Like Antoine says, it depends heavily on the data the triple store will be indexing. The more heterogeneous the data, the better motivation there will be for reasoning. Thus, one of the best use-cases out there for reasoning at the moment is (ironically?) Linked Data.

Case and point; I want to ask for the pages about a resource ex:something using SPARQL over a heterogeneous corpus of Linked Data, and I want fairly complete answers:

SELECT ?page
WHERE {
 ex:something foaf:page ?page .
 UNION { ?page foaf:topic ex:something . }
 UNION { ?page foaf:primaryTopic ex:something . }
 UNION { ex:something foaf:isPrimaryTopicOf ?page . }
 UNION { ex:something foaf:weblog ?page . }
 UNION { ex:something foaf:homepage ?page . }
 UNION { ex:something foaf:tipjar ?page . }
 UNION { ex:something foaf:openid ?page . }
 UNION { ex:something po:microsite ?page . }
 UNION { ex:something mo:biography ?page . }
 UNION { ex:something mo:paid_download ?page . }
 UNION { ex:something mo:onlinecommunity ?page . }
 UNION { ex:something mo:discography ?page . }
 UNION { ex:something mo:myspace ?page . }
 UNION { ex:something mo:discogs ?page . }
 UNION { ex:something mo:fanpage ?page . }
 UNION { ex:something mo:review ?page . }
 UNION { ex:something mo:amazon_asin ?page . }
 UNION { ex:something mo:wikipedia ?page . }
 UNION { ex:something mo:musicmoz ?page . }
 UNION { ex:something mo:olga ?page . }
 UNION { ex:something mo:mailorder ?page . }
 UNION { ex:something mo:imdb ?page . }
 UNION { ex:something mo:download ?page . }
 UNION { ex:something mo:free_download ?page . }
 UNION { ex:something mo:musicbrainz ?page . }
 UNION { ex:something mo:preview_download ?page . }
 UNION { ex:something mo:event_homepage ?page . }
 UNION { ex:something mo:homepage ?page . }
 UNION { ex:something mo:freedownload ?page . }
 UNION { ex:something mo:licence ?page . }
 UNION { ex:something mo:paiddownload ?page . }
 UNION { ex:something doap:homepage ?page . }
 UNION { ex:something rail:departures ?page . }
 UNION { ex:something rail:arrivals ?page . }
 UNION { ex:something xfn:mePage ?page . }
 UNION { ex:something plink:profile ?page . }
 UNION { ex:something plink:content ?page . }
 UNION { ex:something plink:rss ?page . }
 UNION { ex:something plink:foaf ?page . }
 UNION { ex:something plink:atom ?page . }
 UNION { ex:something plink:addFriend ?page . }
 ...
 UNION { ex:somethingAlias foaf:page ?page . }
 UNION { ?page foaf:primaryTopic ex:somethingAlias . }
 ...
}

Making out that list just ruined my day.
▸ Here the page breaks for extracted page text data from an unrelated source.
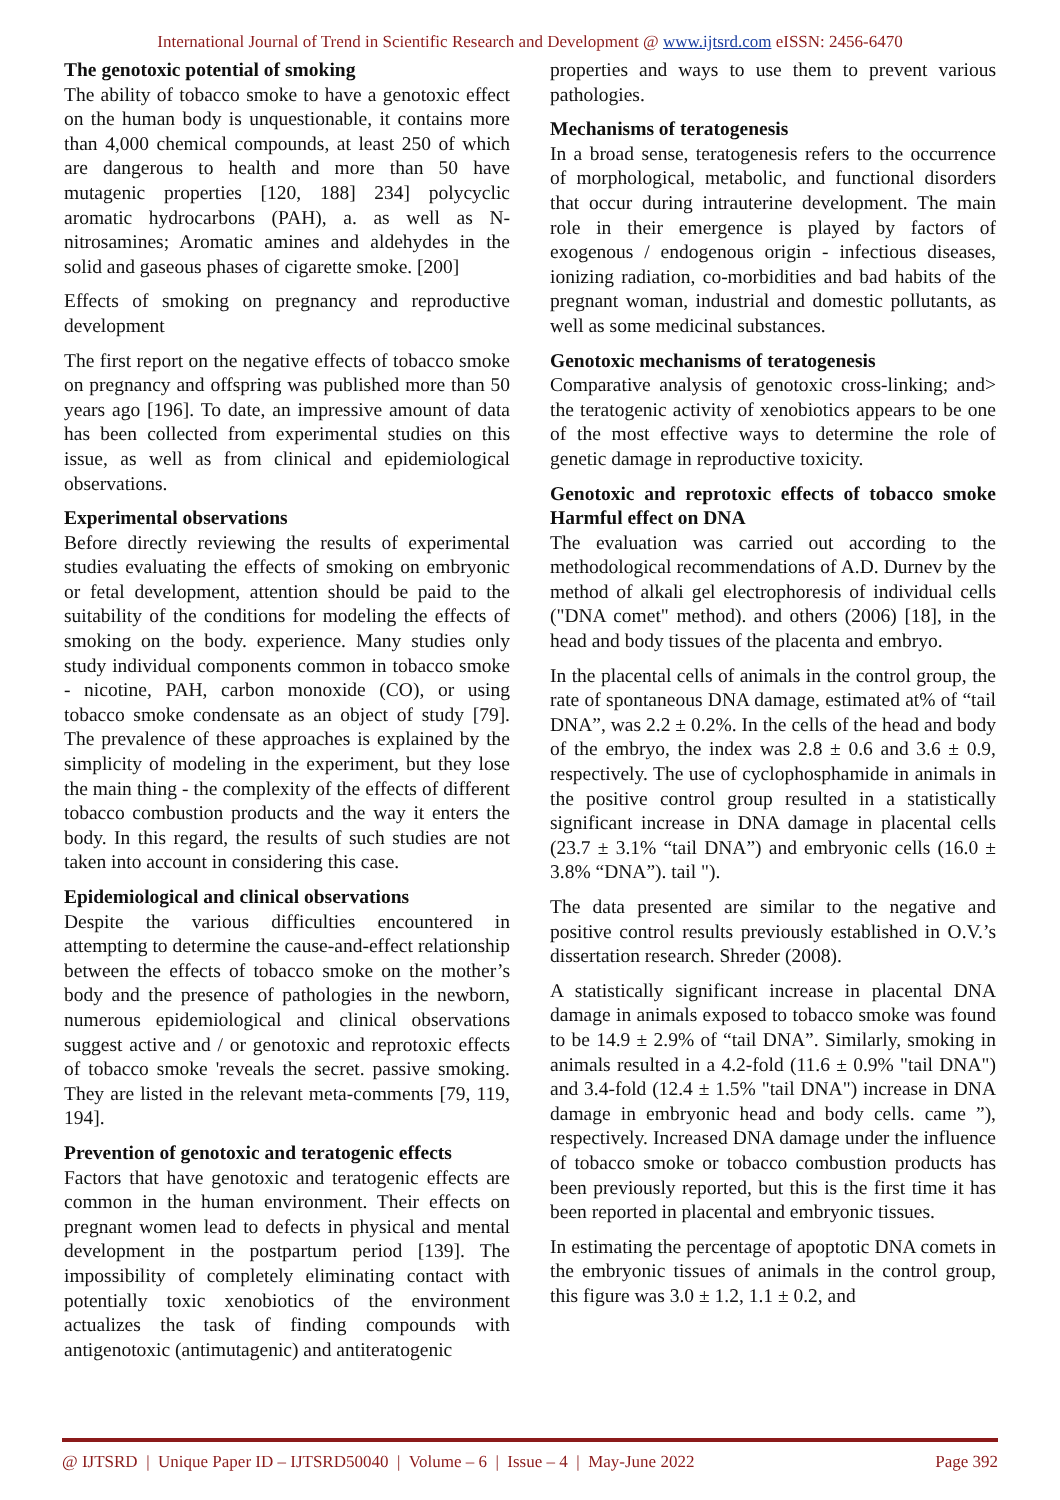International Journal of Trend in Scientific Research and Development @ www.ijtsrd.com eISSN: 2456-6470
The genotoxic potential of smoking
The ability of tobacco smoke to have a genotoxic effect on the human body is unquestionable, it contains more than 4,000 chemical compounds, at least 250 of which are dangerous to health and more than 50 have mutagenic properties [120, 188] 234] polycyclic aromatic hydrocarbons (PAH), a. as well as N-nitrosamines; Aromatic amines and aldehydes in the solid and gaseous phases of cigarette smoke. [200]
Effects of smoking on pregnancy and reproductive development
The first report on the negative effects of tobacco smoke on pregnancy and offspring was published more than 50 years ago [196]. To date, an impressive amount of data has been collected from experimental studies on this issue, as well as from clinical and epidemiological observations.
Experimental observations
Before directly reviewing the results of experimental studies evaluating the effects of smoking on embryonic or fetal development, attention should be paid to the suitability of the conditions for modeling the effects of smoking on the body. experience. Many studies only study individual components common in tobacco smoke - nicotine, PAH, carbon monoxide (CO), or using tobacco smoke condensate as an object of study [79]. The prevalence of these approaches is explained by the simplicity of modeling in the experiment, but they lose the main thing - the complexity of the effects of different tobacco combustion products and the way it enters the body. In this regard, the results of such studies are not taken into account in considering this case.
Epidemiological and clinical observations
Despite the various difficulties encountered in attempting to determine the cause-and-effect relationship between the effects of tobacco smoke on the mother’s body and the presence of pathologies in the newborn, numerous epidemiological and clinical observations suggest active and / or genotoxic and reprotoxic effects of tobacco smoke 'reveals the secret. passive smoking. They are listed in the relevant meta-comments [79, 119, 194].
Prevention of genotoxic and teratogenic effects
Factors that have genotoxic and teratogenic effects are common in the human environment. Their effects on pregnant women lead to defects in physical and mental development in the postpartum period [139]. The impossibility of completely eliminating contact with potentially toxic xenobiotics of the environment actualizes the task of finding compounds with antigenotoxic (antimutagenic) and antiteratogenic
properties and ways to use them to prevent various pathologies.
Mechanisms of teratogenesis
In a broad sense, teratogenesis refers to the occurrence of morphological, metabolic, and functional disorders that occur during intrauterine development. The main role in their emergence is played by factors of exogenous / endogenous origin - infectious diseases, ionizing radiation, co-morbidities and bad habits of the pregnant woman, industrial and domestic pollutants, as well as some medicinal substances.
Genotoxic mechanisms of teratogenesis
Comparative analysis of genotoxic cross-linking; and> the teratogenic activity of xenobiotics appears to be one of the most effective ways to determine the role of genetic damage in reproductive toxicity.
Genotoxic and reprotoxic effects of tobacco smoke Harmful effect on DNA
The evaluation was carried out according to the methodological recommendations of A.D. Durnev by the method of alkali gel electrophoresis of individual cells ("DNA comet" method). and others (2006) [18], in the head and body tissues of the placenta and embryo.
In the placental cells of animals in the control group, the rate of spontaneous DNA damage, estimated at% of “tail DNA”, was 2.2 ± 0.2%. In the cells of the head and body of the embryo, the index was 2.8 ± 0.6 and 3.6 ± 0.9, respectively. The use of cyclophosphamide in animals in the positive control group resulted in a statistically significant increase in DNA damage in placental cells (23.7 ± 3.1% “tail DNA”) and embryonic cells (16.0 ± 3.8% “DNA”). tail ").
The data presented are similar to the negative and positive control results previously established in O.V.’s dissertation research. Shreder (2008).
A statistically significant increase in placental DNA damage in animals exposed to tobacco smoke was found to be 14.9 ± 2.9% of “tail DNA”. Similarly, smoking in animals resulted in a 4.2-fold (11.6 ± 0.9% "tail DNA") and 3.4-fold (12.4 ± 1.5% "tail DNA") increase in DNA damage in embryonic head and body cells. came ”), respectively. Increased DNA damage under the influence of tobacco smoke or tobacco combustion products has been previously reported, but this is the first time it has been reported in placental and embryonic tissues.
In estimating the percentage of apoptotic DNA comets in the embryonic tissues of animals in the control group, this figure was 3.0 ± 1.2, 1.1 ± 0.2, and
@ IJTSRD | Unique Paper ID – IJTSRD50040 | Volume – 6 | Issue – 4 | May-June 2022 Page 392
If I also wanted to get rdfs:labels, that would ruin my weekend. If I wanted to do this for all known aliases of ex:something, that would ruin my "youth".

With reasoning enabled, you'd get the same answers with the non-day/weekend/youth-ruining query:

SELECT ?page
WHERE {
 ex:something foaf:page ?page .
}

That's pretty much why you might want to do reasoning over a triple store.
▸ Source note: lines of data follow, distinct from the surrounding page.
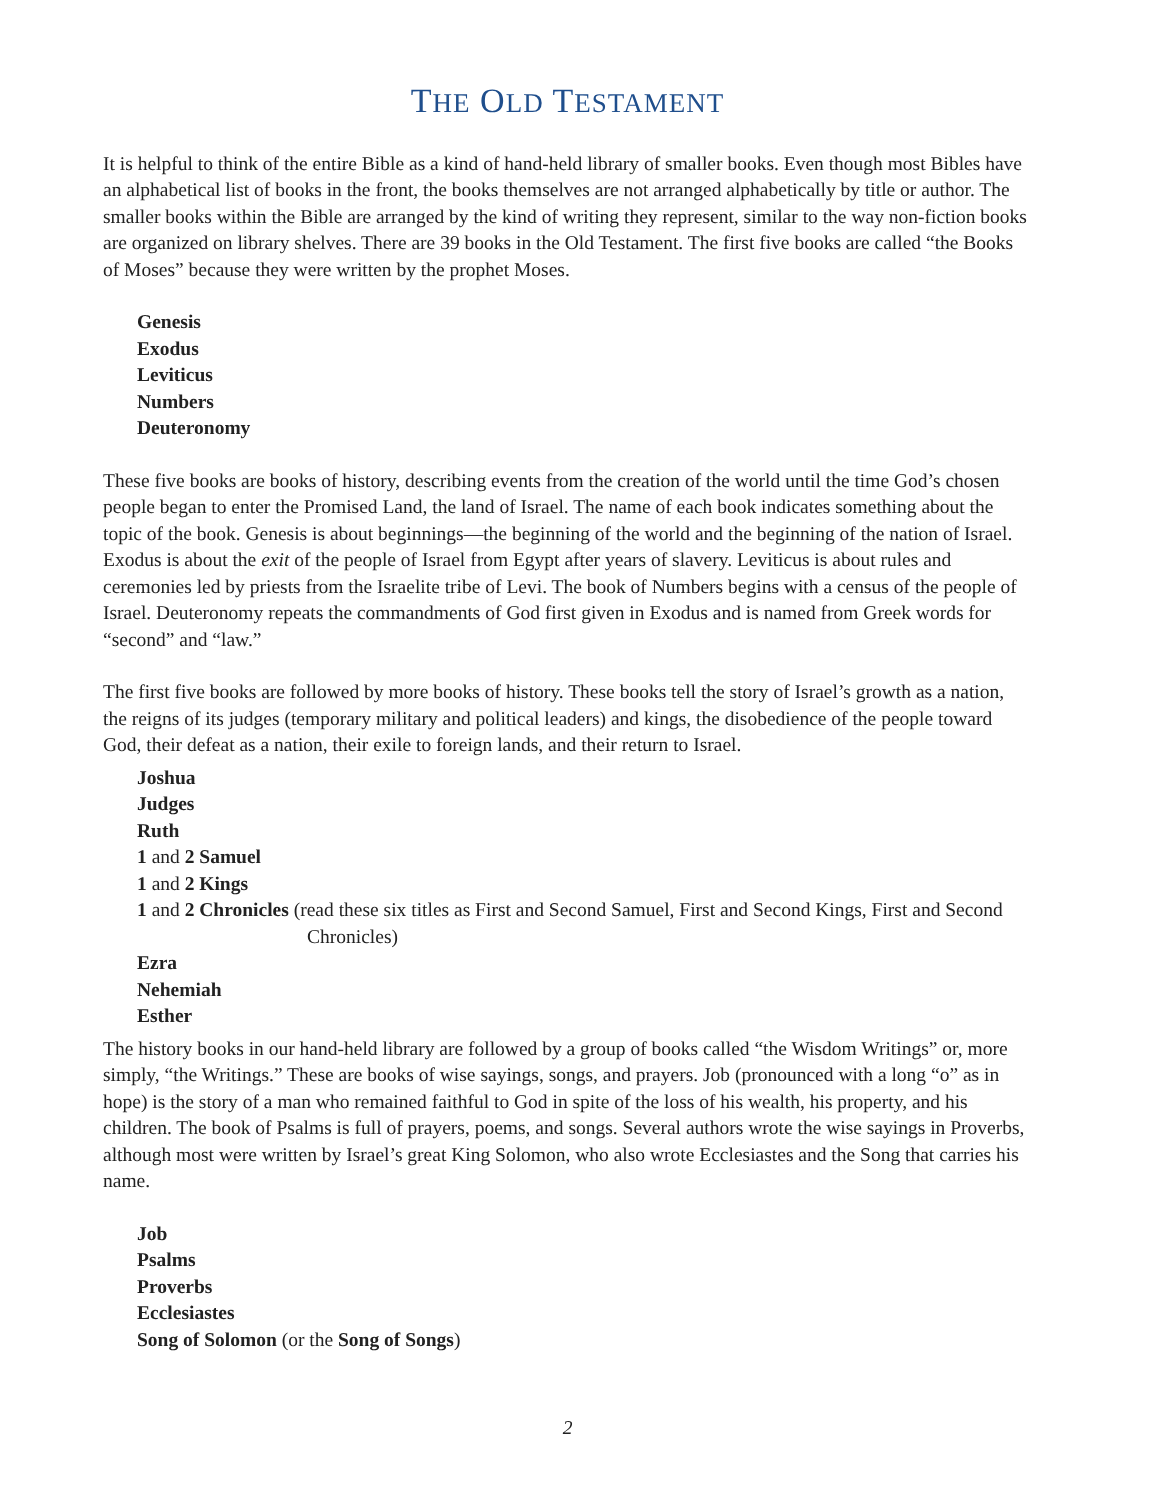THE OLD TESTAMENT
It is helpful to think of the entire Bible as a kind of hand-held library of smaller books. Even though most Bibles have an alphabetical list of books in the front, the books themselves are not arranged alphabetically by title or author. The smaller books within the Bible are arranged by the kind of writing they represent, similar to the way non-fiction books are organized on library shelves. There are 39 books in the Old Testament. The first five books are called “the Books of Moses” because they were written by the prophet Moses.
Genesis
Exodus
Leviticus
Numbers
Deuteronomy
These five books are books of history, describing events from the creation of the world until the time God’s chosen people began to enter the Promised Land, the land of Israel. The name of each book indicates something about the topic of the book. Genesis is about beginnings—the beginning of the world and the beginning of the nation of Israel. Exodus is about the exit of the people of Israel from Egypt after years of slavery. Leviticus is about rules and ceremonies led by priests from the Israelite tribe of Levi. The book of Numbers begins with a census of the people of Israel. Deuteronomy repeats the commandments of God first given in Exodus and is named from Greek words for “second” and “law.”
The first five books are followed by more books of history. These books tell the story of Israel’s growth as a nation, the reigns of its judges (temporary military and political leaders) and kings, the disobedience of the people toward God, their defeat as a nation, their exile to foreign lands, and their return to Israel.
Joshua
Judges
Ruth
1 and 2 Samuel
1 and 2 Kings
1 and 2 Chronicles (read these six titles as First and Second Samuel, First and Second Kings, First and Second Chronicles)
Ezra
Nehemiah
Esther
The history books in our hand-held library are followed by a group of books called “the Wisdom Writings” or, more simply, “the Writings.” These are books of wise sayings, songs, and prayers. Job (pronounced with a long “o” as in hope) is the story of a man who remained faithful to God in spite of the loss of his wealth, his property, and his children. The book of Psalms is full of prayers, poems, and songs. Several authors wrote the wise sayings in Proverbs, although most were written by Israel’s great King Solomon, who also wrote Ecclesiastes and the Song that carries his name.
Job
Psalms
Proverbs
Ecclesiastes
Song of Solomon (or the Song of Songs)
2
Anyways, the best way of finding out what inferencing is useful would be to take real query-logs and figure out how many additional answers could be found with rule X enabled. Unfortunately, not many people are using SPARQL endpoints and seemingly no-one has query-logs to share.

So instead, I'll just add my own (subjective) prioritised list for Linked Data to the pile:

  • owl:sameAs
  • owl:InverseFunctionalProperty
  • owl:FunctionalProperty
  • owl:inverseOf
  • rdfs:subPropertyOf
  • owl:equivalentProperty
  • rdfs:subClassOf
  • owl:equivalentClass
  • owl:SymmetricProperty
  • owl:TransitiveProperty
  • rdfs:domain
  • rdfs:range

The above considers (i) perceived usefulness for query-answering, (ii) current prevalence of use.

I've put rdfs:domain and rdfs:range so low because I tend only to notice them when they cause unnecessary grief (esp. in FOAF). This is a good example where, IMO, prevalence != usefulness.

A high-level summary of priority would be:

  • instance-equality-centric reasoning
  • property-centric reasoning
  • class-centric reasoning

There's a lot of instances out there that need to be aligned. After that, property "hierarchies" are typically much more detailed (and more interesting/nuanced) than class "hierarchies" in heterogeneously instantiated vocabularies (if you disagree, try reformulating the above foaf:page example using classes from Linked Data vocabs). I think this trend will continue.